Am I correct in assuming that we do not have https://github.com/openstack/puppet-tripleo/commit/8c990738900cd74c2c5c046435517393d1afb92e in our OSP10 puppet-tripleo packages? If you can confirm that that is indeed the case, then I think we have two options:
A) We backport it to OSP10 and that way we should not hit this issue during upgrades
B) We come up with some hack to open up ip6tables traffic at the beginning of the upgrade as it will be reinstantiated during the converge.

If you instead confirm that the patch is already in your OSP10 deployments, we should probably investigate why the rules are not populated.

Comment 6 Michele Baldessari 2017-03-13 09:44:40 UTC
Ops I forgot I have your sosreports ;) I can confirm that in puppet-tripleo-5.5.0-3.el7ost.noarch there is no ipv6 support yet. So the problem is fully explained. Let's discuss today how we should best proceed.

Comment 7 Marius Cornea 2017-03-13 09:57:32 UTC
(In reply to Michele Baldessari from comment #5)
> Hi Marius,
> 
> thanks, yes that explains it fully. I think the bug though is that OSP10
> does not have ip6tables running and with the proper rules configured, no?
> Unless you are deploying OSP10 with ManageFirewall: false and then in the
> OSP11 upgrade you set ManageFirewall: true, in which case this problem is
> probably expected (although I am assuming you are not doing this).

During the OSP10 deployment I'm not manually setting the ManageFirewall parameter so I guess the default one is used. 

> Am I correct in assuming that we do not have
> https://github.com/openstack/puppet-tripleo/commit/
> 8c990738900cd74c2c5c046435517393d1afb92e in our OSP10 puppet-tripleo
> packages? If you can confirm that that is indeed the case, then I think we
> have two options:
> A) We backport it to OSP10 and that way we should not hit this issue during
> upgrades
> B) We come up with some hack to open up ip6tables traffic at the beginning
> of the upgrade as it will be reinstantiated during the converge.

Yes, I can confirm that we don't have the patch in OSP10(puppet-tripleo-5.5.0-4.el7ost.noarch).

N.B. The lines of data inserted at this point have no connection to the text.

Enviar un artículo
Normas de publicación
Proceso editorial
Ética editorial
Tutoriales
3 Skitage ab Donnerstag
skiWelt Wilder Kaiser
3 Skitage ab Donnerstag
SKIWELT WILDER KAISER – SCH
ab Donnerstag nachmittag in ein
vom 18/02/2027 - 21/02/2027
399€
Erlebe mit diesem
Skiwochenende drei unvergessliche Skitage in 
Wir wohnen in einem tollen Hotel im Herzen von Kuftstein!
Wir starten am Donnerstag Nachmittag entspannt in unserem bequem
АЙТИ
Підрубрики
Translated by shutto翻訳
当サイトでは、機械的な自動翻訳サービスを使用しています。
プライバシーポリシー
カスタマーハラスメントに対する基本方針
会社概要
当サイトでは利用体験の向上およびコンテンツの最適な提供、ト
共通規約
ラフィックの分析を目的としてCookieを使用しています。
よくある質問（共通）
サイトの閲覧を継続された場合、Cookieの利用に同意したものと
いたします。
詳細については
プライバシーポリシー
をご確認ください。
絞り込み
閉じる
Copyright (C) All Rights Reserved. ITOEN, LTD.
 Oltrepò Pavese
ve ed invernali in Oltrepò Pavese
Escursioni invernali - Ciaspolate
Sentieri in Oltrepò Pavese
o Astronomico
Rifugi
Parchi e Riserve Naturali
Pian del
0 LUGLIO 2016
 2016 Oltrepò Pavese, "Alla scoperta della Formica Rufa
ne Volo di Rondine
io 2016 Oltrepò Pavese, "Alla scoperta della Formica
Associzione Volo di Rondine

> If you instead confirm that the patch is already in your OSP10 deployments,
> we should probably investigate why the rules are not populated.

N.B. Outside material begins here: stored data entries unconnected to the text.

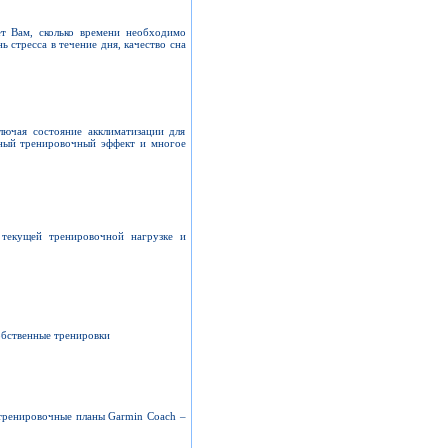
т Вам, сколько времени необходимо
 стресса в течение дня, качество сна
лючая состояние акклиматизации для
бный тренировочный эффект и многое
 текущей тренировочной нагрузке и
обственные тренировки
 тренировочные планы Garmin Coach –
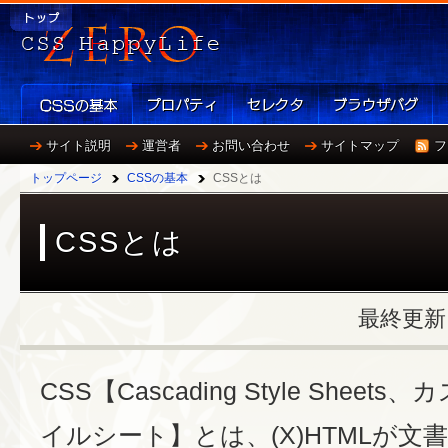
サイト説明
運営者
お問い合わせ
サイトマップ
フ
トップページ
CSSの基本
CSSとは
CSSとは
最終更新：2
CSS【Cascading Style Shee
イルシート】とは、(X)HTMLが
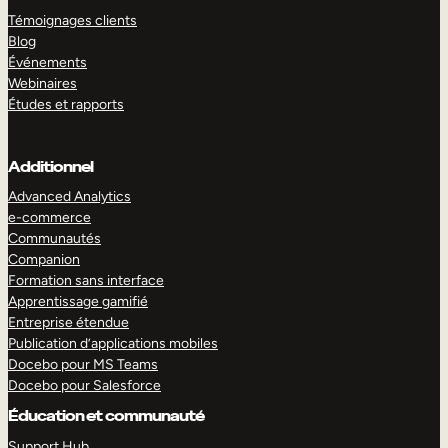
Témoignages clients
Blog
Événements
Webinaires
Études et rapports
Additionnel
Advanced Analytics
e-commerce
Communautés
Companion
Formation sans interface
Apprentissage gamifié
Entreprise étendue
Publication d’applications mobiles
Docebo pour MS Teams
Docebo pour Salesforce
Éducation et communauté
Support Hub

Comment 8 Sofer Athlan-Guyot 2017-03-24 12:47:19 UTC
Going with the blank previous rule road.  OSP10 ipv6 firewall should go in another bz with z-stream delivery if required.

Comment 9 Sofer Athlan-Guyot 2017-03-27 09:43:00 UTC
Point to ocata branch.

Comment 12 errata-xmlrpc 2017-05-17 20:06:03 UTC
Since the problem described in this bug report should be
resolved in a recent advisory, it has been closed with a
resolution of ERRATA.

For information on the advisory, and where to find the updated
files, follow the link below.

If the solution does not work for you, open a new bug report.

https://access.redhat.com/errata/RHEA-2017:1245